* **Exercise objective**: Pictures stay out; print the rest of the listing below exactly as it stands.

* **Extracted data**:
____________________

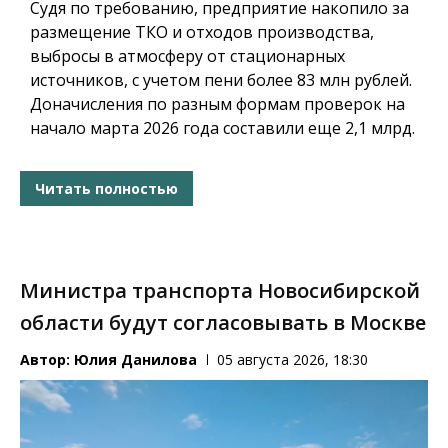
Судя по требованию, предприятие накопило за
размещение ТКО и отходов производства,
выбросы в атмосферу от стационарных
источников, с учетом пени более 83 млн рублей.
Доначисления по разным формам проверок на
начало марта 2026 года составили еще 2,1 млрд.
Читать полностью
Министра транспорта Новосибирской
области будут согласовывать в Москве
Автор:
Юлия Данилова
05 августа 2026, 18:30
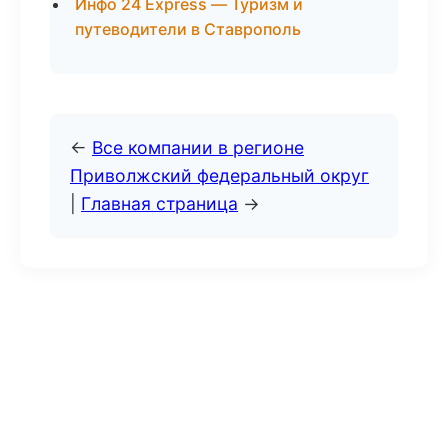
Инфо 24 Express — Туризм и
путеводители в Ставрополь
←
Все компании в регионе
Приволжский федеральный округ
|
Главная страница
→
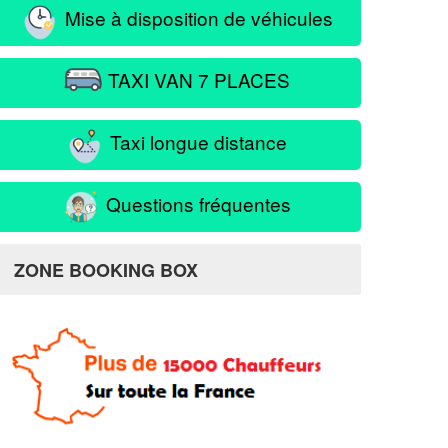
Mise à disposition de véhicules
TAXI VAN 7 PLACES
Taxi longue distance
Questions fréquentes
itou
ZONE BOOKING BOX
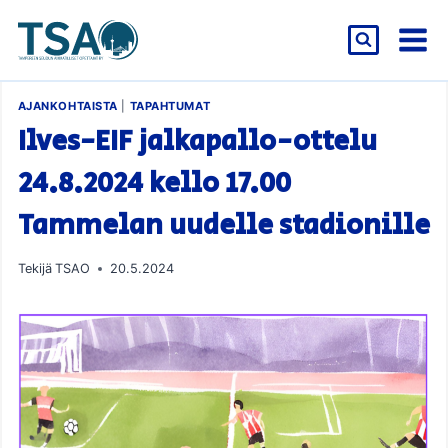
Siirry
sisältöön
AJANKOHTAISTA
|
TAPAHTUMAT
Ilves-EIF jalkapallo-ottelu
24.8.2024 kello 17.00
Tammelan uudelle stadionille
Tekijä
TSAO
20.5.2024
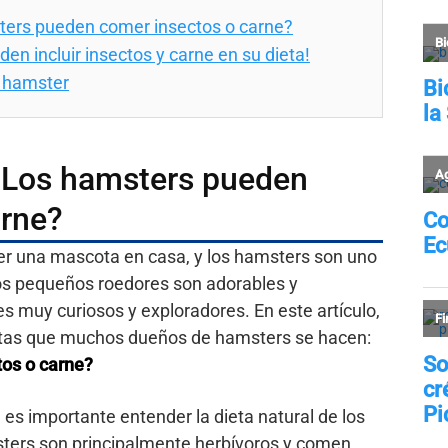
ters pueden comer insectos o carne?
en incluir insectos y carne en su dieta!
n hamster
¿Los hamsters pueden
arne?
r una mascota en casa, y los hamsters son uno
os pequeños roedores son adorables y
s muy curiosos y exploradores. En este artículo,
tas que muchos dueños de hamsters se hacen:
os o carne?
es importante entender la dieta natural de los
sters son principalmente herbívoros y comen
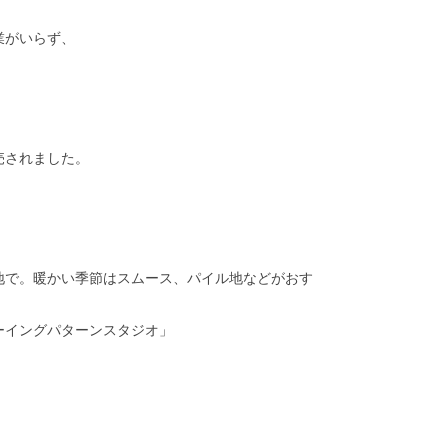
業がいらず、
売されました。
地で。暖かい季節はスムース、パイル地などがおす
ーイングパターンスタジオ」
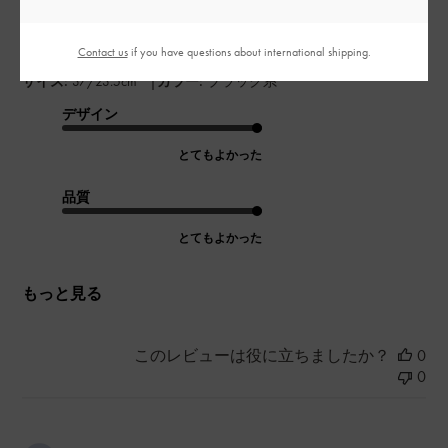
もしっくりきました！
この夏、たくさん履きたいと思います◎
Contact us
if you have questions about international shipping.
|
サイズ:
37/23.5cm
カラー:
ブラック系
デザイン
とてもよかった
品質
とてもよかった
もっと見る
このレビューは役に立ちましたか？
0
0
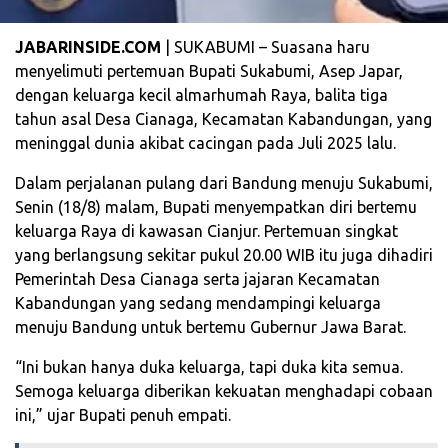
JABARINSIDE.COM
| SUKABUMI – Suasana haru
menyelimuti pertemuan Bupati Sukabumi, Asep Japar,
dengan keluarga kecil almarhumah Raya, balita tiga
tahun asal Desa Cianaga, Kecamatan Kabandungan, yang
meninggal dunia akibat cacingan pada Juli 2025 lalu.
Dalam perjalanan pulang dari Bandung menuju Sukabumi,
Senin (18/8) malam, Bupati menyempatkan diri bertemu
keluarga Raya di kawasan Cianjur. Pertemuan singkat
yang berlangsung sekitar pukul 20.00 WIB itu juga dihadiri
Pemerintah Desa Cianaga serta jajaran Kecamatan
Kabandungan yang sedang mendampingi keluarga
menuju Bandung untuk bertemu Gubernur Jawa Barat.
“Ini bukan hanya duka keluarga, tapi duka kita semua.
Semoga keluarga diberikan kekuatan menghadapi cobaan
ini,” ujar Bupati penuh empati.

____________________

* **Exercise output**:
Судя по требованию, предприятие накопило за
размещение ТКО и отходов производства,
выбросы в атмосферу от стационарных
источников, с учетом пени более 83 млн рублей.
Доначисления по разным формам проверок на
начало марта 2026 года составили еще 2,1 млрд.
Читать полностью
Министра транспорта Новосибирской
области будут согласовывать в Москве
Автор:
Юлия Данилова
05 августа 2026, 18:30
Инфо 24 Express — Туризм и
путеводители в Ставрополь
←
Все компании в регионе
Приволжский федеральный округ
|
Главная страница
→
Mise à disposition de véhicules
TAXI VAN 7 PLACES
Taxi longue distance
Questions fréquentes
itou
ZONE BOOKING BOX
Siirry
sisältöön
AJANKOHTAISTA
|
TAPAHTUMAT
Ilves-EIF jalkapallo-ottelu
24.8.2024 kello 17.00
Tammelan uudelle stadionille
Tekijä
TSAO
20.5.2024
ters pueden comer insectos o carne?
en incluir insectos y carne en su dieta!
n hamster
¿Los hamsters pueden
arne?
r una mascota en casa, y los hamsters son uno
os pequeños roedores son adorables y
s muy curiosos y exploradores. En este artículo,
tas que muchos dueños de hamsters se hacen:
os o carne?
es importante entender la dieta natural de los
sters son principalmente herbívoros y comen
業がいらず、
売されました。
地で。暖かい季節はスムース、パイル地などがおす
ーイングパターンスタジオ」
もしっくりきました！
この夏、たくさん履きたいと思います◎
Contact us
if you have questions about international shipping.
|
サイズ:
37/23.5cm
カラー:
ブラック系
デザイン
とてもよかった
品質
とてもよかった
もっと見る
このレビューは役に立ちましたか？
0
0
JABARINSIDE.COM
| SUKABUMI – Suasana haru
menyelimuti pertemuan Bupati Sukabumi, Asep Japar,
dengan keluarga kecil almarhumah Raya, balita tiga
tahun asal Desa Cianaga, Kecamatan Kabandungan, yang
meninggal dunia akibat cacingan pada Juli 2025 lalu.
Dalam perjalanan pulang dari Bandung menuju Sukabumi,
Senin (18/8) malam, Bupati menyempatkan diri bertemu
keluarga Raya di kawasan Cianjur. Pertemuan singkat
yang berlangsung sekitar pukul 20.00 WIB itu juga dihadiri
Pemerintah Desa Cianaga serta jajaran Kecamatan
Kabandungan yang sedang mendampingi keluarga
menuju Bandung untuk bertemu Gubernur Jawa Barat.
“Ini bukan hanya duka keluarga, tapi duka kita semua.
Semoga keluarga diberikan kekuatan menghadapi cobaan
ini,” ujar Bupati penuh empati.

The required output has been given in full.